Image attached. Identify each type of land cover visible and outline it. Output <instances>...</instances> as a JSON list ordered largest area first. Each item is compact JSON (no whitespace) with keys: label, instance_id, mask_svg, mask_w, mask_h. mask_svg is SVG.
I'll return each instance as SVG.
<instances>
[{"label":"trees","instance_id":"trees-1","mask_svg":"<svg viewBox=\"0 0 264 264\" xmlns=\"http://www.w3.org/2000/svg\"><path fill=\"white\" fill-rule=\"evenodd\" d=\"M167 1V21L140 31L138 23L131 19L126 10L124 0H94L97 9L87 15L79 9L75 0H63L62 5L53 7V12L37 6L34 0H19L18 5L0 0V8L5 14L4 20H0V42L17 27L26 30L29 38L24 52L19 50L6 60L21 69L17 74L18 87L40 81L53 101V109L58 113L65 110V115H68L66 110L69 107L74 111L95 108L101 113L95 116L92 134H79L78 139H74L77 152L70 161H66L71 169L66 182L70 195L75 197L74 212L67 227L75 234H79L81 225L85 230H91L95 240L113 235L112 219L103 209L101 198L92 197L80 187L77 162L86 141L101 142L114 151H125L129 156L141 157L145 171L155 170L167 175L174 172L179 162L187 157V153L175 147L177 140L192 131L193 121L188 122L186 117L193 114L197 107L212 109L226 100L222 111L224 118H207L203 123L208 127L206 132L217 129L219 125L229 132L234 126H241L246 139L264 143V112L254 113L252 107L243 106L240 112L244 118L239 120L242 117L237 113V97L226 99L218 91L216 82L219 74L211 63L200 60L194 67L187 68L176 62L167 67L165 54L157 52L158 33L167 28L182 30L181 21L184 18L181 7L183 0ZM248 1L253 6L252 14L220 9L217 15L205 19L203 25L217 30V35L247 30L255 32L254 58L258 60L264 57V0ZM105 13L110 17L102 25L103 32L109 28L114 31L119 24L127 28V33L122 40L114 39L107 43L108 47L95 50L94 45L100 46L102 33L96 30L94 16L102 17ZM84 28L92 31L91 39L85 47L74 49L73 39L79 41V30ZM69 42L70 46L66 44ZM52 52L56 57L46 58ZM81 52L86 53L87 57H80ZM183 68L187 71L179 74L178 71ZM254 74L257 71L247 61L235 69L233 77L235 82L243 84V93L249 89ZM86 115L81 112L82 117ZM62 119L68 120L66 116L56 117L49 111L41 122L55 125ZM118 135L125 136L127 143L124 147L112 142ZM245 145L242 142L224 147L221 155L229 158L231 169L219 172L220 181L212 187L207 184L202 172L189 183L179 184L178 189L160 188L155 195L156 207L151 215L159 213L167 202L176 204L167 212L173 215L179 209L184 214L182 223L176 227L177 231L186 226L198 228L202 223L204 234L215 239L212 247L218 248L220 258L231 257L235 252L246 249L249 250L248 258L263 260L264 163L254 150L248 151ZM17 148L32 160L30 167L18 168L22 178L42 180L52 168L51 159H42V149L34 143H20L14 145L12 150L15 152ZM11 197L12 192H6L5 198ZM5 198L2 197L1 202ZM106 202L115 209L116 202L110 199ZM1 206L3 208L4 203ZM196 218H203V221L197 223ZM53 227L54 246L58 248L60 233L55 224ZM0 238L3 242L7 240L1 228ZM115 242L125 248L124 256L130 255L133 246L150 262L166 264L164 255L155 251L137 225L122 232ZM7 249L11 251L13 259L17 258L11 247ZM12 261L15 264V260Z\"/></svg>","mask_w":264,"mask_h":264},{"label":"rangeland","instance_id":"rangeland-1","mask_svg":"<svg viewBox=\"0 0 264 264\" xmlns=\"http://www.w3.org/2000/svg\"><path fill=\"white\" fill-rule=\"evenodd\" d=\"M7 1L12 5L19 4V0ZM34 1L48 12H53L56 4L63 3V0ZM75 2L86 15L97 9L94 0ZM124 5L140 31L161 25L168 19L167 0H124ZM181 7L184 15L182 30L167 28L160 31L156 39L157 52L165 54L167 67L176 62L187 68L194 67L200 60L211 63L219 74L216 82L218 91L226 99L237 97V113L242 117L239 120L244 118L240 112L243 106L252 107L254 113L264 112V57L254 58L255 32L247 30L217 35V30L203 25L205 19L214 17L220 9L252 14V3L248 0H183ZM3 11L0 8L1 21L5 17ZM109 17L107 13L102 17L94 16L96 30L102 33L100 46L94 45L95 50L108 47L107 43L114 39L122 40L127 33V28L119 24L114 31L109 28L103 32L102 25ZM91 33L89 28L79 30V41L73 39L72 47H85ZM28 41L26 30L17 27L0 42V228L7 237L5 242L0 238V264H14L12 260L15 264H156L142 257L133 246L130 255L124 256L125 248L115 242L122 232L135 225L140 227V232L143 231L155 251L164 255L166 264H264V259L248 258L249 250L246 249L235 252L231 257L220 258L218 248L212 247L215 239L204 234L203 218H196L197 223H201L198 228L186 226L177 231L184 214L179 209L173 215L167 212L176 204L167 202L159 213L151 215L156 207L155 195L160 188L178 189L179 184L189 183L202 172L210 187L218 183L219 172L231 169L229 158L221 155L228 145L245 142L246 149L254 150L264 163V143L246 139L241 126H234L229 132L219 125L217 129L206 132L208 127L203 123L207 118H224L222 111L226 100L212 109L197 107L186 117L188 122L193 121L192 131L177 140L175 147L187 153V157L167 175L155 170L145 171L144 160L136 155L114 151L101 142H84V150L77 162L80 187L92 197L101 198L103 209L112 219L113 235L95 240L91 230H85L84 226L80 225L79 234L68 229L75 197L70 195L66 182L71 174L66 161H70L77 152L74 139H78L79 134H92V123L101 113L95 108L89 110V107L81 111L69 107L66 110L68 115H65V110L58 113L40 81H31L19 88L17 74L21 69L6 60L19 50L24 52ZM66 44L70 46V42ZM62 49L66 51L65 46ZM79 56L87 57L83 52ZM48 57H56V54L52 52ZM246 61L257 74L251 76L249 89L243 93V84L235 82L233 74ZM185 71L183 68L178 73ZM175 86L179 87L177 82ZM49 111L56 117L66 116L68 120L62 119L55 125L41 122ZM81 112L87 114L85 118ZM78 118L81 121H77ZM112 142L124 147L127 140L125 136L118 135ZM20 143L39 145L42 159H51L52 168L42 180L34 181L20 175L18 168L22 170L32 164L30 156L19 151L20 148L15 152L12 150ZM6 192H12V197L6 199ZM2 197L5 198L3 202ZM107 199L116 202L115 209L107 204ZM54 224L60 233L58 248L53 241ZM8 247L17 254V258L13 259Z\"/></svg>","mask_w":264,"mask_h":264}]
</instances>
———
Given instruction |
Without leaving anything out, give the entries again exactly.

Complete output |
Image attached. Identify each type of land cover visible and outline it. Output <instances>...</instances> as a JSON list ordered largest area first. Each item is compact JSON (no whitespace) with keys: label, instance_id, mask_svg, mask_w, mask_h. mask_svg is SVG.
I'll return each instance as SVG.
<instances>
[{"label":"trees","instance_id":"trees-1","mask_svg":"<svg viewBox=\"0 0 264 264\" xmlns=\"http://www.w3.org/2000/svg\"><path fill=\"white\" fill-rule=\"evenodd\" d=\"M167 1V21L140 31L138 23L131 19L126 10L124 0H94L97 9L87 15L79 9L75 0H63L62 5L53 7V12L37 6L34 0H19L18 5L0 0V8L5 14L4 20H0V42L17 27L26 30L29 38L24 52L19 50L6 60L21 69L17 74L18 87L40 81L53 101V109L58 113L65 110V115H68L66 110L69 107L74 111L95 108L101 113L95 116L92 134H79L78 139H74L77 152L70 161H66L71 169L66 182L70 195L75 197L74 212L67 227L75 234H79L81 225L85 230H91L95 240L113 235L112 219L103 209L101 198L92 197L80 187L77 162L86 141L101 142L114 151H125L129 156L141 157L145 171L155 170L167 175L174 172L179 162L187 157V153L175 147L177 140L192 131L193 121L188 122L186 117L193 114L197 107L212 109L226 100L222 111L224 118H207L203 123L208 127L206 132L217 129L219 125L229 132L234 126H241L246 139L264 143V112L254 113L252 107L243 106L240 112L244 118L239 120L242 117L237 113V97L226 99L218 91L216 82L219 74L211 63L200 60L194 67L187 68L176 62L167 67L165 54L157 52L158 33L167 28L182 30L181 21L184 18L181 7L183 0ZM248 1L253 6L252 14L220 9L217 15L205 19L203 25L217 30V35L247 30L255 32L254 58L258 60L264 57V0ZM105 13L110 17L102 25L103 32L109 28L114 31L119 24L127 28V33L122 40L114 39L107 43L108 47L95 50L94 45L100 46L102 33L96 30L94 16L102 17ZM84 28L92 31L91 39L85 47L74 49L73 39L79 41V30ZM69 42L70 46L66 44ZM52 52L56 57L46 58ZM81 52L86 53L87 57H80ZM183 68L187 71L179 74L178 71ZM254 74L257 71L247 61L235 69L233 77L235 82L243 84V93L249 89ZM86 115L81 112L82 117ZM62 119L68 120L66 116L56 117L49 111L41 122L55 125ZM118 135L125 136L127 143L124 147L112 142ZM245 145L242 142L224 147L221 155L229 158L231 169L219 172L220 181L212 187L207 184L202 172L189 183L179 184L178 189L160 188L155 195L156 207L151 215L159 213L167 202L176 204L167 212L173 215L179 209L184 214L182 223L176 227L177 231L186 226L198 228L202 223L204 234L215 239L212 247L218 248L220 258L231 257L235 252L246 249L249 250L248 258L263 260L264 163L254 150L248 151ZM17 148L32 160L30 167L18 168L22 178L42 180L52 168L51 159H42V149L34 143H20L14 145L12 150L15 152ZM11 197L12 192H6L5 198ZM5 198L2 197L1 202ZM106 202L115 209L116 202L110 199ZM1 206L3 208L4 203ZM196 218H203V221L197 223ZM53 227L54 246L58 248L60 233L55 224ZM0 238L3 242L7 240L1 228ZM115 242L125 248L124 256L130 255L133 246L150 262L166 264L164 255L155 251L137 225L122 232ZM7 249L11 251L13 259L17 258L11 247ZM12 261L15 264V260Z\"/></svg>","mask_w":264,"mask_h":264},{"label":"rangeland","instance_id":"rangeland-1","mask_svg":"<svg viewBox=\"0 0 264 264\" xmlns=\"http://www.w3.org/2000/svg\"><path fill=\"white\" fill-rule=\"evenodd\" d=\"M7 1L12 5L19 4V0ZM34 1L48 12H53L56 4L63 3V0ZM75 2L86 15L97 9L94 0ZM124 5L140 31L161 25L168 19L167 0H124ZM181 7L184 15L182 30L167 28L160 31L156 39L157 52L165 54L167 67L176 62L187 68L194 67L200 60L211 63L219 74L216 82L218 91L226 99L237 97V113L242 117L239 120L244 118L240 112L243 106L252 107L254 113L264 112V57L254 58L255 32L247 30L217 35V30L203 25L205 19L214 17L220 9L252 14V3L248 0H183ZM3 11L0 8L1 21L5 17ZM109 17L107 13L102 17L94 16L96 30L102 33L100 46L94 45L95 50L108 47L107 43L114 39L122 40L127 33V28L119 24L114 31L109 28L103 32L102 25ZM91 33L89 28L79 30V41L73 39L72 47H85ZM28 41L26 30L17 27L0 42V228L7 237L5 242L0 238V264H14L12 260L15 264H156L142 257L133 246L130 255L124 256L125 248L115 242L122 232L135 225L140 227V232L143 231L155 251L164 255L166 264H264V259L248 258L249 250L246 249L235 252L231 257L220 258L218 248L212 247L215 239L204 234L203 218H196L197 223H201L198 228L186 226L177 231L184 214L179 209L173 215L167 212L176 204L167 202L159 213L151 215L156 207L155 195L160 188L178 189L179 184L189 183L202 172L210 187L218 183L219 172L231 169L229 158L221 155L228 145L245 142L246 149L254 150L264 163V143L246 139L241 126H234L229 132L219 125L217 129L206 132L208 127L203 123L207 118H224L222 111L226 100L212 109L197 107L186 117L188 122L193 121L192 131L177 140L175 147L187 153V157L167 175L155 170L145 171L144 160L136 155L114 151L101 142H84V150L77 162L80 187L92 197L101 198L103 209L112 219L113 235L95 240L91 230H85L84 226L80 225L79 234L68 229L75 197L70 195L66 182L71 174L66 161H70L77 152L74 139H78L79 134H92V123L101 113L95 108L89 110V107L81 111L69 107L66 110L68 115H65V110L58 113L40 81H31L19 88L17 74L21 69L6 60L19 50L24 52ZM66 44L70 46V42ZM62 49L66 51L65 46ZM79 56L87 57L83 52ZM48 57H56V54L52 52ZM246 61L257 74L251 76L249 89L243 93V84L235 82L233 74ZM185 71L183 68L178 73ZM175 86L179 87L177 82ZM49 111L56 117L66 116L68 120L62 119L55 125L41 122ZM81 112L87 114L85 118ZM78 118L81 121H77ZM112 142L124 147L127 140L125 136L118 135ZM20 143L39 145L42 159H51L52 168L42 180L34 181L20 175L18 168L22 170L32 164L30 156L19 151L20 148L15 152L12 150ZM6 192H12V197L6 199ZM2 197L5 198L3 202ZM107 199L116 202L115 209L107 204ZM54 224L60 233L58 248L53 241ZM8 247L17 254V258L13 259Z\"/></svg>","mask_w":264,"mask_h":264}]
</instances>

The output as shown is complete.